During a day off from World Series action, attention shifted to the post-2019 MLB coaching and front office hiring (and firing) cycle. The Marlins were among the big winners, convincing Twins hitting coach James Rowson to accept a unique role on their major league staff for next season as bench coach and offensive coordinator. ESPN’s Jeff Passan broke the news Thursday evening.

Rowson fills the void left by Tim Wallach’s departure—after four years as Don Mattingly’s bench coach, Wallach announced near the end of the season that he’d be seeking new opportunities on the west coast to be closer to his family.

Focusing on the bench coach part of this, Rowson brings a far different perspective to the Marlins dugout. Wallach was roughly the same age as Mattingly, had been by his side throughout the decade with both the Dodgers and Marlins, and viewed the game as a longtime, highly productive former major league player. His replacement, meanwhile, had a short-lived playing career in the Mariners and Yankees organizations (.193/.285/.298, 4 HR in 456 PA in minors from 1995-1997), plus 50 games in independent ball.
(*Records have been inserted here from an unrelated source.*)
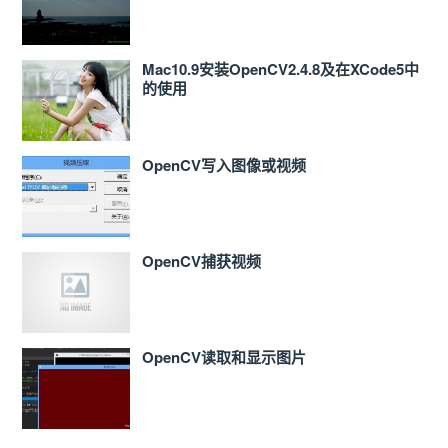
Mac10.9安装OpenCV2.4.8及在XCode5中
的使用
OpenCV写入图像或视频
OpenCV捕获视频
OpenCV读取和显示图片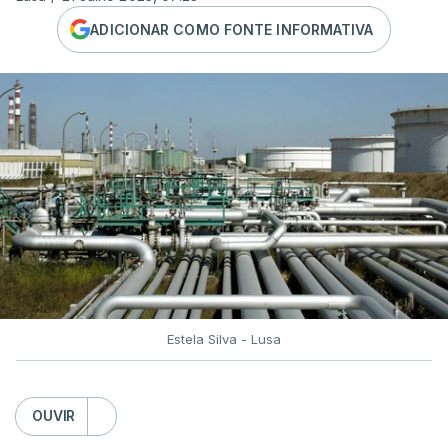
ADICIONAR COMO FONTE INFORMATIVA
Estela Silva - Lusa
OUVIR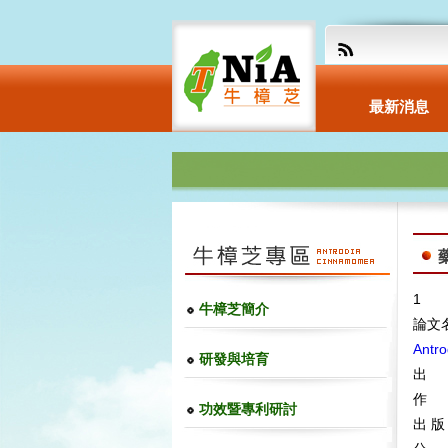
最新消息
藥
1
牛樟芝簡介
論文
Antro
研發與培育
出 
作 者
功效暨專利研討
出 版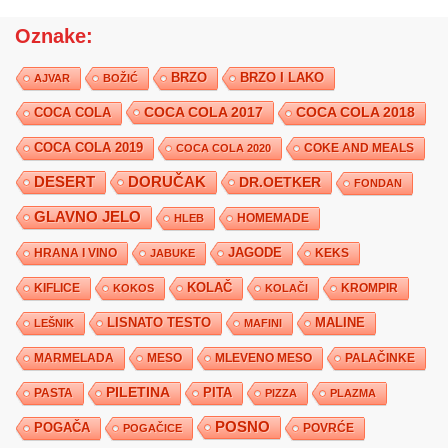
Oznake:
BRZO
BRZO I LAKO
AJVAR
BOŽIĆ
COCA COLA 2017
COCA COLA
COCA COLA 2018
COCA COLA 2019
COKE AND MEALS
COCA COLA 2020
DESERT
DORUČAK
DR.OETKER
FONDAN
GLAVNO JELO
HLEB
HOMEMADE
JAGODE
HRANA I VINO
KEKS
JABUKE
KIFLICE
KOLAČ
KROMPIR
KOKOS
KOLAČI
LISNATO TESTO
MALINE
LEŠNIK
MAFINI
MARMELADA
MESO
MLEVENO MESO
PALAČINKE
PILETINA
PITA
PASTA
PIZZA
PLAZMA
POSNO
POGAČA
POVRĆE
POGAČICE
Rowson, 43, is closer in age to Chad Wallach than he is to Tim.

For the first time since Barry Bonds in 2016, the Marlins have African American representation on their major league coaching staff.

Rowson held Minnesota’s hitting coach job for three seasons, but the team’s 2019 success in particular thrust him into the spotlight. The Twins led the AL Central division practically wire-to-wire, propelled by a deep lineup that shattered the all-time MLB record with 307 home runs. Fifteen batters logged at least 200 plate appearances; 13 of them posted a 100 OPS+ or higher (indicating better than league average).

Although Rowson had the good fortune of working with several extraordinarily talented individuals, he also unlocked the full potential of lesser-known Twins by tailoring his instructions to suit their skill sets (via Dan Hayes, The Athletic):

“We drive home the thought of, ‘Put your best swing on the ball consistently.’ If you put your best swing on the ball consistently, you’re hoping to drive that ball somewhere. In a perfect world, that ball leaves the ballpark.

“I don’t think as much in terms of ‘hit home runs,’ but ‘consistently go up and try to put your best swing on the ball,’ and home runs tend to come from that when you execute the right way.”

Here’s more from Rowson in a midsummer FOX Sports North interview:

Craig Mish of FNTSY Radio notes that the Marlins had to request permission from the Twins to speak with Rowson about the bench coach/OC opportunity, and they cooperated. The familiarity with one another probably played a role in his hiring, too. Rowson had two stints as Yankees minor league hitting coordinator, most recently from 2014-2016, crossing paths with both Derek Jeter and Gary Denbo, who now serve as Marlins CEO and VP of player development and scouting, respectively.

Mish adds that “his hitting philosophies will be instituted at all levels in the Marlins organization,” not just limited to the big league club.

Rowson, unfortunately, cannot bring Twins players with him to the Fish, but expect to see whomever he works with implement some immediate changes in plate approach. For example, the 2019 Twins were particularly aggressive swinging at the first pitch (31.9%, fifth-highest rate in the majors). They also seldom hit balls on the ground (39.0 GB%, lowest in MLB); Miami was at the opposite end of the spectrum (49.5 GB%).

It’s unclear what exactly Rowson’s arrival means for 2019 Marlins hitting coach Jeff Livesey and assistant coach Eric Duncan, but Joe Frisaro of believes they’re being retained.

From here, the Marlins still need one more base coach at either first or third base to pair with Trey Hillman. Wellington Cepeda is the new bullpen coach for 2020. No word yet on who will take over for Brian Schneider as catching coach.

Lastly, keep in mind that Rowson would be the guy to handle Mattingly’s duties in the event of an ejection or excused absence. He has aspirations of eventually managing full time, even interviewing for the Twins’ opening a year ago.

Should Donnie Baseball fail to steer the Marlins closer to contention or simply walk away from the job after his current contract expires in 2021, James Rowson would seem to be an obvious in-house candidate.